Records for processing:
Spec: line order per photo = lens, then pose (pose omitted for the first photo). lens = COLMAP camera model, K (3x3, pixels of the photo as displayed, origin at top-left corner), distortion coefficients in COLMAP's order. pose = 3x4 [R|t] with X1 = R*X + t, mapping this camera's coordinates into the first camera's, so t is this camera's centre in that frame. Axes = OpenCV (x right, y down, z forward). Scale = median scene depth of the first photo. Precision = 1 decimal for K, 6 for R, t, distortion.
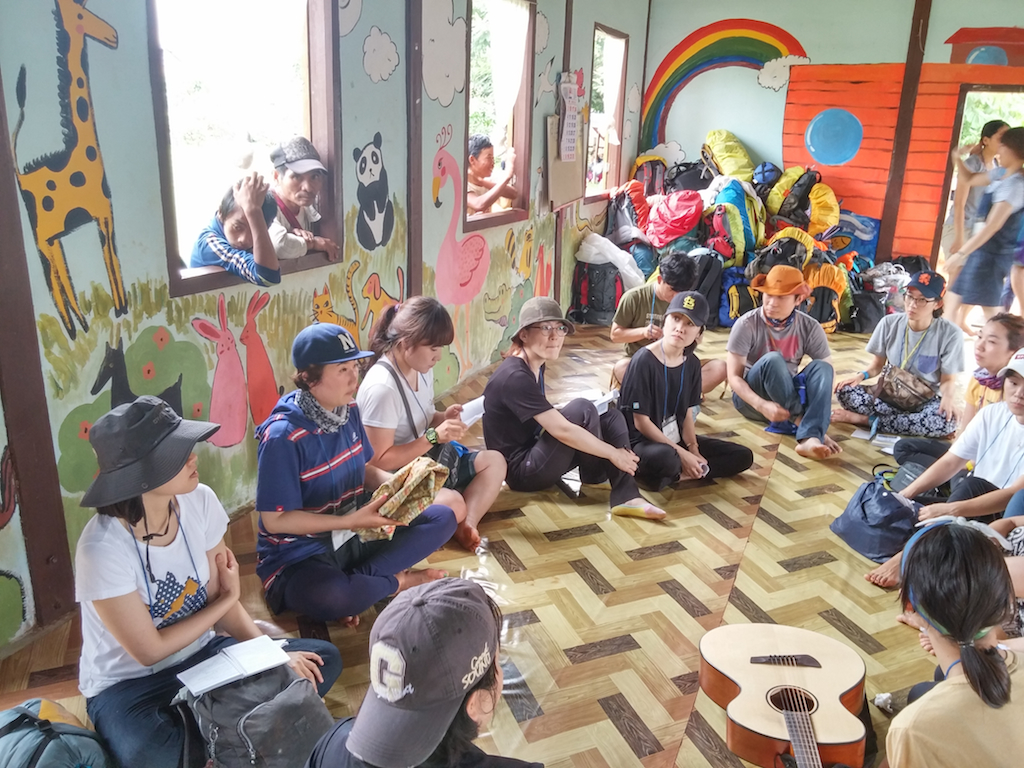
lens RADIAL K [[871.6, 0, 509.2], [0, 871.6, 379.9], [0, 0, 1]] dist [0.079402, -0.101535]
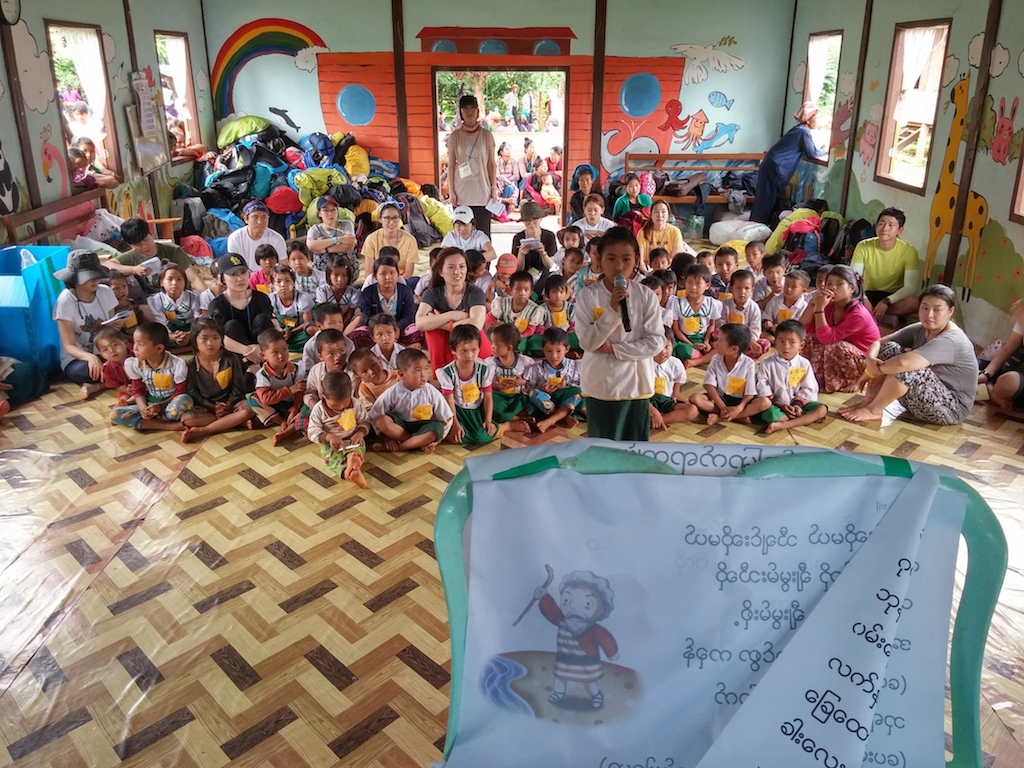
lens RADIAL K [[871.6, 0, 509.2], [0, 871.6, 379.9], [0, 0, 1]] dist [0.079402, -0.101535]
pose [[0.922916, -0.160261, 0.350062, 0.036037], [0.135925, 0.986326, 0.093192, 0.060271], [-0.360210, -0.038426, 0.932079, -0.423703]]
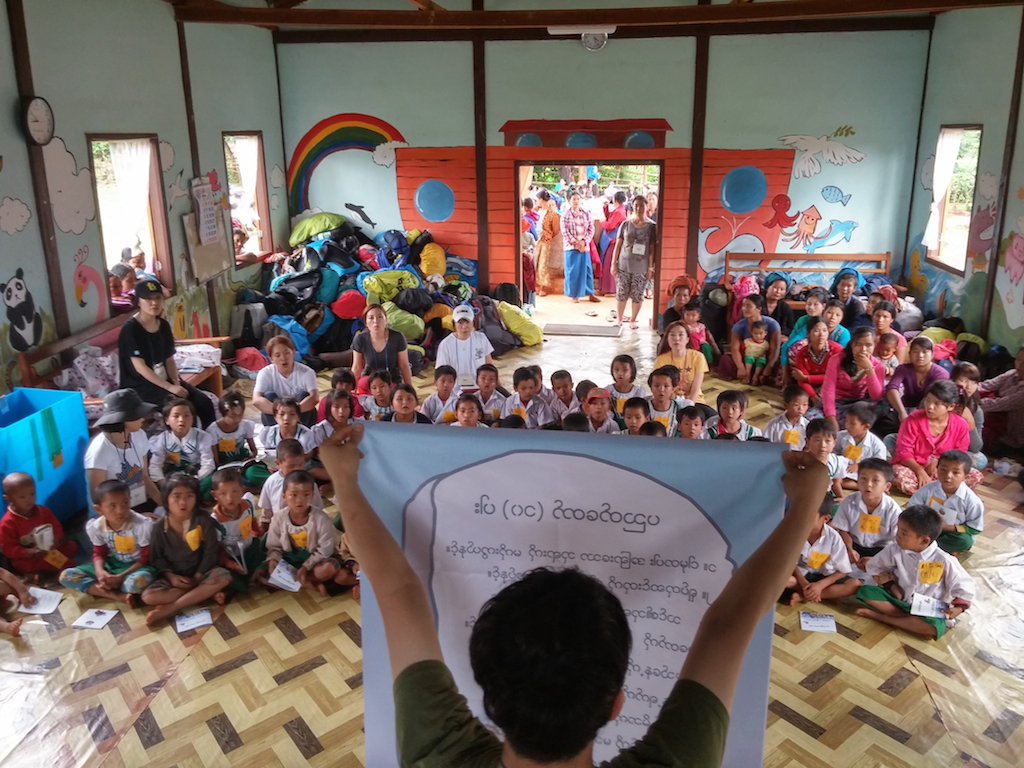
lens RADIAL K [[875.1, 0, 515.9], [0, 875.1, 374.7], [0, 0, 1]] dist [0.083919, -0.104397]
pose [[0.960087, -0.114601, 0.255145, 0.125913], [0.114881, 0.993283, 0.013856, -0.022568], [-0.255019, 0.016009, 0.966804, -0.313315]]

Required action: Print every line of the material above again, word for word, and leave the pictures out.

Written response:
Spec: line order per photo = lens, then pose (pose omitted for the first photo). lens = COLMAP camera model, K (3x3, pixels of the photo as displayed, origin at top-left corner), distortion coefficients in COLMAP's order. pose = 3x4 [R|t] with X1 = R*X + t, mapping this camera's coordinates into the first camera's, so t is this camera's centre in that frame. Axes = OpenCV (x right, y down, z forward). Scale = median scene depth of the first photo. Precision = 1 decimal for K, 6 for R, t, distortion.
lens RADIAL K [[871.6, 0, 509.2], [0, 871.6, 379.9], [0, 0, 1]] dist [0.079402, -0.101535]
lens RADIAL K [[871.6, 0, 509.2], [0, 871.6, 379.9], [0, 0, 1]] dist [0.079402, -0.101535]
pose [[0.922916, -0.160261, 0.350062, 0.036037], [0.135925, 0.986326, 0.093192, 0.060271], [-0.360210, -0.038426, 0.932079, -0.423703]]
lens RADIAL K [[875.1, 0, 515.9], [0, 875.1, 374.7], [0, 0, 1]] dist [0.083919, -0.104397]
pose [[0.960087, -0.114601, 0.255145, 0.125913], [0.114881, 0.993283, 0.013856, -0.022568], [-0.255019, 0.016009, 0.966804, -0.313315]]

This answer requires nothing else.